[Records provided — start]

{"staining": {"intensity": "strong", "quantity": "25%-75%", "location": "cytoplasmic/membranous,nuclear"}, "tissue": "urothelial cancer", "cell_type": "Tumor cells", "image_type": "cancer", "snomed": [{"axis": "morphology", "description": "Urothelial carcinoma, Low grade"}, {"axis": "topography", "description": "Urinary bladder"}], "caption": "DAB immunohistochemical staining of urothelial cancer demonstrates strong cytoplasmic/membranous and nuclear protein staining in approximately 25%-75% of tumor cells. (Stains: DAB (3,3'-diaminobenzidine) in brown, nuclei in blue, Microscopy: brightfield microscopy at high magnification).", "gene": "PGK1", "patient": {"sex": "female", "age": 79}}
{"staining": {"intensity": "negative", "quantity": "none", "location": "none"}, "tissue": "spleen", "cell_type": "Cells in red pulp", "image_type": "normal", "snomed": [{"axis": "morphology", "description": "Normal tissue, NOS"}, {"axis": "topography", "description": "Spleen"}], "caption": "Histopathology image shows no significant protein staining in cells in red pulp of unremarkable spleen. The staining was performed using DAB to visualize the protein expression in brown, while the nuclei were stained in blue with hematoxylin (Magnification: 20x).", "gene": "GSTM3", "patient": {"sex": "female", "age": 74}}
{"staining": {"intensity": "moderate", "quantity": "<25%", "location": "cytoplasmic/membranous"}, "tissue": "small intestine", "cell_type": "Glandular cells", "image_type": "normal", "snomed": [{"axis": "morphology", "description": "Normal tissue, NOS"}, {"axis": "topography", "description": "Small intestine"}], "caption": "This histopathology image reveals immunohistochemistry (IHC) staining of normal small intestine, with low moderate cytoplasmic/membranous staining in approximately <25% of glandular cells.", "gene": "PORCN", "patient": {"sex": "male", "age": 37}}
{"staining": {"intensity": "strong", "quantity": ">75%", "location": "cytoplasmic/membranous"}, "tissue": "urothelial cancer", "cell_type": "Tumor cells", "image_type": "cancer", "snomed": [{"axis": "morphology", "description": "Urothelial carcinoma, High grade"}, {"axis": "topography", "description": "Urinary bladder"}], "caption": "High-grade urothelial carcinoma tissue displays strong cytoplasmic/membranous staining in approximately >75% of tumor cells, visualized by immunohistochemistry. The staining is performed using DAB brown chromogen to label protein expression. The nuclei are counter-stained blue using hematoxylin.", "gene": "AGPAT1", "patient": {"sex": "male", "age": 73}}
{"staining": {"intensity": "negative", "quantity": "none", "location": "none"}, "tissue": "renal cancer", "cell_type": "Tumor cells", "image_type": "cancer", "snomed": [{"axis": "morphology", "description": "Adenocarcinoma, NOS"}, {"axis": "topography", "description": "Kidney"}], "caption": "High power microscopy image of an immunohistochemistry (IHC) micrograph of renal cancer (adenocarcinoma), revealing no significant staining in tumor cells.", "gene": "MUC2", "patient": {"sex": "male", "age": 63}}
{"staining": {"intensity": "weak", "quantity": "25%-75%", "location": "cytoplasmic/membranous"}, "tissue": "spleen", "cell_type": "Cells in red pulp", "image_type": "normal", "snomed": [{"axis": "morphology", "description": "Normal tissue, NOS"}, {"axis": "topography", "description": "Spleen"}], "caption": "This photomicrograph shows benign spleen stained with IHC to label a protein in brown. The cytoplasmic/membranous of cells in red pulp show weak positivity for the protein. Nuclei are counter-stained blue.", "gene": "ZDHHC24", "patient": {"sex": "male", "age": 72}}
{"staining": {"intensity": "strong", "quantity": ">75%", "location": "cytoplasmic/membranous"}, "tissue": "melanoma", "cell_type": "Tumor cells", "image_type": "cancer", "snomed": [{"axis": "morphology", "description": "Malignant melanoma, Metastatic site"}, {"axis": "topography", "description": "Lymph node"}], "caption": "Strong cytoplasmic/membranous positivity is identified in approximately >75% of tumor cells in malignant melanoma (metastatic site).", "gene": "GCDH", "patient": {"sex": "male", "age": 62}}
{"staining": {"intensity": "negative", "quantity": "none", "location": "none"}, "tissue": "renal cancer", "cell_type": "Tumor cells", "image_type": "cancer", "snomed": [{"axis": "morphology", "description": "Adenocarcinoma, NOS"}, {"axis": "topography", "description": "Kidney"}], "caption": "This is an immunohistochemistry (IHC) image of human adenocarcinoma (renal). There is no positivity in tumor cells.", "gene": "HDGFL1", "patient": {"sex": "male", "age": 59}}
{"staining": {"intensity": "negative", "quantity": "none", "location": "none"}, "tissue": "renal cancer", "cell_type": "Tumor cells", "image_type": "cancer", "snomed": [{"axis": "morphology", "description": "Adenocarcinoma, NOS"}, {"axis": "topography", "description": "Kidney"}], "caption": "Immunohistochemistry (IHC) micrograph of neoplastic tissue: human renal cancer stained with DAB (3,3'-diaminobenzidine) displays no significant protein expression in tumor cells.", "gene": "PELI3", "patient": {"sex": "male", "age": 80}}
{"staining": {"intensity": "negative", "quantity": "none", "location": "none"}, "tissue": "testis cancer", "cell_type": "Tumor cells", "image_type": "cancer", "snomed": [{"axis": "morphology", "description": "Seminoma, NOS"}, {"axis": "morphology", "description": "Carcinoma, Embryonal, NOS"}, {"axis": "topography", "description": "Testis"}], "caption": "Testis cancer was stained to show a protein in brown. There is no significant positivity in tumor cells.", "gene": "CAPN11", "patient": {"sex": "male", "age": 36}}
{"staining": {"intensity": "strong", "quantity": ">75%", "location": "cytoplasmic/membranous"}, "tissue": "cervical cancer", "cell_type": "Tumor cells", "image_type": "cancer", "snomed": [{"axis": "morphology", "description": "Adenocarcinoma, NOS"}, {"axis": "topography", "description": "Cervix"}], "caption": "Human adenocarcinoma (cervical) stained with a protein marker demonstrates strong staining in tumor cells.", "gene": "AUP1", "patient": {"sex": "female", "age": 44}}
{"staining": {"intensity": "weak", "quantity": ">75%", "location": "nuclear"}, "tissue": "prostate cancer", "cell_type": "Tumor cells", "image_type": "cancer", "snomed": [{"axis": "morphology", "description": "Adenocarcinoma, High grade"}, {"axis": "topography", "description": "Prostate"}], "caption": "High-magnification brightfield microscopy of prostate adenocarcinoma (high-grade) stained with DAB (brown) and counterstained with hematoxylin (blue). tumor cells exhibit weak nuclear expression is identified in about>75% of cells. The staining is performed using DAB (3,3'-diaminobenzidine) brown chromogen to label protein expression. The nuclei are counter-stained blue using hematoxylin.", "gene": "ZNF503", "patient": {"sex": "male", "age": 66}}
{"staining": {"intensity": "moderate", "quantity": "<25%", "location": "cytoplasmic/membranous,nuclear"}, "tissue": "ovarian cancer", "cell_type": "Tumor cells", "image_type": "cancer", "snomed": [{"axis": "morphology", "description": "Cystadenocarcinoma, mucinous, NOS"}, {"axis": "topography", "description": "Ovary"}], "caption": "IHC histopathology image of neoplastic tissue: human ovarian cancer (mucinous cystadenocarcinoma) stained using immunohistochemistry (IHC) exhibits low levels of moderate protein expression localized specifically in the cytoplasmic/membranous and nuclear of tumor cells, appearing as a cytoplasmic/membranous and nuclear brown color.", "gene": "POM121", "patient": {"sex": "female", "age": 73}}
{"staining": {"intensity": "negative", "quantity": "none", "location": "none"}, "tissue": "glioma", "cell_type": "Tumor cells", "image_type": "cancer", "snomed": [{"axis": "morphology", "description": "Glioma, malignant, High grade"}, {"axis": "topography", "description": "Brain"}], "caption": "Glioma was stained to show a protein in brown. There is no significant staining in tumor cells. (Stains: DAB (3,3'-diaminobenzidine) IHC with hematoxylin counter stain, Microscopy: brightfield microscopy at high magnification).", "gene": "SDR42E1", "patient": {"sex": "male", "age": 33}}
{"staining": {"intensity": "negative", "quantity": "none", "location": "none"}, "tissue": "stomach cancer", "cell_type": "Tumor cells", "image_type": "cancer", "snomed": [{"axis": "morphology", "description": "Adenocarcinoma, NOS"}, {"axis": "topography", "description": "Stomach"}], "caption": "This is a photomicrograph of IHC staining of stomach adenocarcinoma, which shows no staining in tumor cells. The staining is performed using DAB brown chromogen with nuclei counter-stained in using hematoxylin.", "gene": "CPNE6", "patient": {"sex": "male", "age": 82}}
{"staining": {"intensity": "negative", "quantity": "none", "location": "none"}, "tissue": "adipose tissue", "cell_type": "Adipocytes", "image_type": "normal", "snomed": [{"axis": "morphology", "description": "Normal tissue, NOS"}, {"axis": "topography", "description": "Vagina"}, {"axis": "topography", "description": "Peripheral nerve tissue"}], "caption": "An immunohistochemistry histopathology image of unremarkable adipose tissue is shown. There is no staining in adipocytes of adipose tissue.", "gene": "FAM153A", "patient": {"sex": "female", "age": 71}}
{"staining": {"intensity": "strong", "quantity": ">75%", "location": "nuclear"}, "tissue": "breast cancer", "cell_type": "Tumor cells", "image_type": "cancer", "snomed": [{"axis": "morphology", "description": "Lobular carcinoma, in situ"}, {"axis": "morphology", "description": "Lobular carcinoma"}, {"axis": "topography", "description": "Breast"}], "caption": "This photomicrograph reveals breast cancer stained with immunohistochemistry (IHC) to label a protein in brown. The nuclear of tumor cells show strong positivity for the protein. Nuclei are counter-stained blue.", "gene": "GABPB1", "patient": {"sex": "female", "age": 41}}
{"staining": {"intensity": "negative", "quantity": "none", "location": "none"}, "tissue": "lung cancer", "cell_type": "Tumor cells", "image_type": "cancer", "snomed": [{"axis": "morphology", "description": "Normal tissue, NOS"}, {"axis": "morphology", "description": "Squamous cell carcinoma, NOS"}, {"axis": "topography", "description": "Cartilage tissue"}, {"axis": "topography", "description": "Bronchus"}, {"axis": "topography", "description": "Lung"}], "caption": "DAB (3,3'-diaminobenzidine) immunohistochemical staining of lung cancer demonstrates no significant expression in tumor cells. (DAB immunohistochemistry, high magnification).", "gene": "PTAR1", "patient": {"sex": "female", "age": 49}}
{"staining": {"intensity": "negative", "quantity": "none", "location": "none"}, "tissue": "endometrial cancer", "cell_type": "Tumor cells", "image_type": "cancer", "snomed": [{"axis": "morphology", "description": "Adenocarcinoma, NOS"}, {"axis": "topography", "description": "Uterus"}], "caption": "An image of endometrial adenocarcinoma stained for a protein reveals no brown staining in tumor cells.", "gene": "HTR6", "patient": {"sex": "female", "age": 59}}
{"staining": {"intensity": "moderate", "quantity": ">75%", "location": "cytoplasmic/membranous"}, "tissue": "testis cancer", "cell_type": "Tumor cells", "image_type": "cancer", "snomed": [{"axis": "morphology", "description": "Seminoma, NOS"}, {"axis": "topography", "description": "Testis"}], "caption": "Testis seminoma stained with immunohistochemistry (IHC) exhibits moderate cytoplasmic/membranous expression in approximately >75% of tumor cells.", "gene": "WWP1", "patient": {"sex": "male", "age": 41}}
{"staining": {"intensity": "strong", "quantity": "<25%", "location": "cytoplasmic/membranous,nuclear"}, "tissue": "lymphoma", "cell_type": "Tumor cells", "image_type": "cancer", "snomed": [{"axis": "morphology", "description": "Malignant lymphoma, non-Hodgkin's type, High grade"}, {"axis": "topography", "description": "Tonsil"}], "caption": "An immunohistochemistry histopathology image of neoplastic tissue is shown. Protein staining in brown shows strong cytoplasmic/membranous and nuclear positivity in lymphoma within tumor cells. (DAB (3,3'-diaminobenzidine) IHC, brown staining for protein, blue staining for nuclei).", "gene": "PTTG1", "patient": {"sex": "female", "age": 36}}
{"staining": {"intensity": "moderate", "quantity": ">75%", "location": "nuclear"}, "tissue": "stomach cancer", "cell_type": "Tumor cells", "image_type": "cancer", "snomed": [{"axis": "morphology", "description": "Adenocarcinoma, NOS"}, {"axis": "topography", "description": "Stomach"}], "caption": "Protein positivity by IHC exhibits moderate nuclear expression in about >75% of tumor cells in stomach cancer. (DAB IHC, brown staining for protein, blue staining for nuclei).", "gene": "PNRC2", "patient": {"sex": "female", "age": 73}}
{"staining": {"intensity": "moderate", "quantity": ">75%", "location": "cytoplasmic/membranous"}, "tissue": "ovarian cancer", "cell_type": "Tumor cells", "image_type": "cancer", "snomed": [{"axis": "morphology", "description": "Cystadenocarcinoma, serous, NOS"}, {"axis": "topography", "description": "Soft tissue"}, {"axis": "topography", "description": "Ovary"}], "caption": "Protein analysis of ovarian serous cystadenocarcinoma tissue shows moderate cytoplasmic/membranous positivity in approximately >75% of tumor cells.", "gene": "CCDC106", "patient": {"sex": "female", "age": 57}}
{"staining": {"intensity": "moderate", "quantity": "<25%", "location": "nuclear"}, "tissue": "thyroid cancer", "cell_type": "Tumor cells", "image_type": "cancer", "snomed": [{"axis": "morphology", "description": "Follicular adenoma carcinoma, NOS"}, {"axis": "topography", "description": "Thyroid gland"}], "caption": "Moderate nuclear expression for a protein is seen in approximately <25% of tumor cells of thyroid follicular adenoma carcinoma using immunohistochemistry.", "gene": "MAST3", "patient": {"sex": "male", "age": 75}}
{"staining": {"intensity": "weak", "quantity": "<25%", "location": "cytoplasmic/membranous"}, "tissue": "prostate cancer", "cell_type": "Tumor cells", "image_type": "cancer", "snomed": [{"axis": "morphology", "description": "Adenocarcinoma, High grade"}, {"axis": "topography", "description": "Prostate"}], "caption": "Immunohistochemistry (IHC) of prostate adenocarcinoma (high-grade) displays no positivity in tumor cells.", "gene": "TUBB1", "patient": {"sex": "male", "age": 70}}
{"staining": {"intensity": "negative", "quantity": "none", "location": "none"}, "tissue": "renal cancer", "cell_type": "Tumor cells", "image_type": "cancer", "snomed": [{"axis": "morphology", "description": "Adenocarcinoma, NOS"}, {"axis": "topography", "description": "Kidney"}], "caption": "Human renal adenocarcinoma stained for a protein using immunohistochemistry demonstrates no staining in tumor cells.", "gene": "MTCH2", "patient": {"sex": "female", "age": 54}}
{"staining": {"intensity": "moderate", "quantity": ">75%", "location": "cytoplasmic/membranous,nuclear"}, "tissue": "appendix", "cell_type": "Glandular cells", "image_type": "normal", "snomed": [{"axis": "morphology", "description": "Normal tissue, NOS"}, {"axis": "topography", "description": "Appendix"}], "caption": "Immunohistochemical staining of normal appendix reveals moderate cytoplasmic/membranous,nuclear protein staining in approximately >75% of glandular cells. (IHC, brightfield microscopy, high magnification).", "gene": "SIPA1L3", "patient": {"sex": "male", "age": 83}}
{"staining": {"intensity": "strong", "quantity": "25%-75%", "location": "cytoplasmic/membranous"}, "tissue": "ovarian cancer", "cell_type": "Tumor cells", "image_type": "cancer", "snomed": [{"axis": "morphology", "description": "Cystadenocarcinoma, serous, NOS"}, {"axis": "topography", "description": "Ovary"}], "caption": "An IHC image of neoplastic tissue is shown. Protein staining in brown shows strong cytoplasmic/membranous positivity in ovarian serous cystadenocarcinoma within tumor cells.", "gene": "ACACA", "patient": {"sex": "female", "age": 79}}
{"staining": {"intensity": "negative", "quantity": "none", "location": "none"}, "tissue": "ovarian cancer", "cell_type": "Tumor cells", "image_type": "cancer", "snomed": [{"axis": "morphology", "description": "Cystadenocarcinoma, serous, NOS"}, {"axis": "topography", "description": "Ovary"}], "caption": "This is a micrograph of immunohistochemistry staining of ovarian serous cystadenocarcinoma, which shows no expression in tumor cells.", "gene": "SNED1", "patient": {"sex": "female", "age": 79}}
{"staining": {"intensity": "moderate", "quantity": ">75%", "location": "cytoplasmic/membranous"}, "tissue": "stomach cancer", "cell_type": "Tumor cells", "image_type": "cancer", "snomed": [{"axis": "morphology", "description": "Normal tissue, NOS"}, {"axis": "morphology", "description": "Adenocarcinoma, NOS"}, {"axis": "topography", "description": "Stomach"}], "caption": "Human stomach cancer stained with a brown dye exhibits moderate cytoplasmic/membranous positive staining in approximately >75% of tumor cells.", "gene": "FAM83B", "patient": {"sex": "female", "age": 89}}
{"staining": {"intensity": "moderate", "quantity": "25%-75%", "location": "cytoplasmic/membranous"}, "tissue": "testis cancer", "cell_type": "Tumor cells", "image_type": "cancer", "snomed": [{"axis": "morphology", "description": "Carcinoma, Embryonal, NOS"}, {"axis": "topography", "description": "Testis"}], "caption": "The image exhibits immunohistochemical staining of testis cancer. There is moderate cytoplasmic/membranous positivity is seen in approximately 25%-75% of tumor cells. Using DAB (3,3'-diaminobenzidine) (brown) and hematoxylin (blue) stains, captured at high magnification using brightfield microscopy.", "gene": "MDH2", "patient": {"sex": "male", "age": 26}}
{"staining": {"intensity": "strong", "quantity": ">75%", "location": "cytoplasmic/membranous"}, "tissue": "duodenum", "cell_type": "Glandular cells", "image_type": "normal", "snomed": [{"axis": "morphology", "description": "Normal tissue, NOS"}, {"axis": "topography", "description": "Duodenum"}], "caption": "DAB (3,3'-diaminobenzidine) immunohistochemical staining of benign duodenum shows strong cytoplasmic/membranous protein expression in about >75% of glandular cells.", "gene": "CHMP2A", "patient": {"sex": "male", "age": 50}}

[Records provided — finish]

**Aim of the task**
From the records above, repeat exactly the lines from the one with "adenocarcinoma (cervical) stained" through the one with "brightfield microscopy of", both included.

**Solution for this task**
{"staining": {"intensity": "strong", "quantity": ">75%", "location": "cytoplasmic/membranous"}, "tissue": "cervical cancer", "cell_type": "Tumor cells", "image_type": "cancer", "snomed": [{"axis": "morphology", "description": "Adenocarcinoma, NOS"}, {"axis": "topography", "description": "Cervix"}], "caption": "Human adenocarcinoma (cervical) stained with a protein marker demonstrates strong staining in tumor cells.", "gene": "AUP1", "patient": {"sex": "female", "age": 44}}
{"staining": {"intensity": "weak", "quantity": ">75%", "location": "nuclear"}, "tissue": "prostate cancer", "cell_type": "Tumor cells", "image_type": "cancer", "snomed": [{"axis": "morphology", "description": "Adenocarcinoma, High grade"}, {"axis": "topography", "description": "Prostate"}], "caption": "High-magnification brightfield microscopy of prostate adenocarcinoma (high-grade) stained with DAB (brown) and counterstained with hematoxylin (blue). tumor cells exhibit weak nuclear expression is identified in about>75% of cells. The staining is performed using DAB (3,3'-diaminobenzidine) brown chromogen to label protein expression. The nuclei are counter-stained blue using hematoxylin.", "gene": "ZNF503", "patient": {"sex": "male", "age": 66}}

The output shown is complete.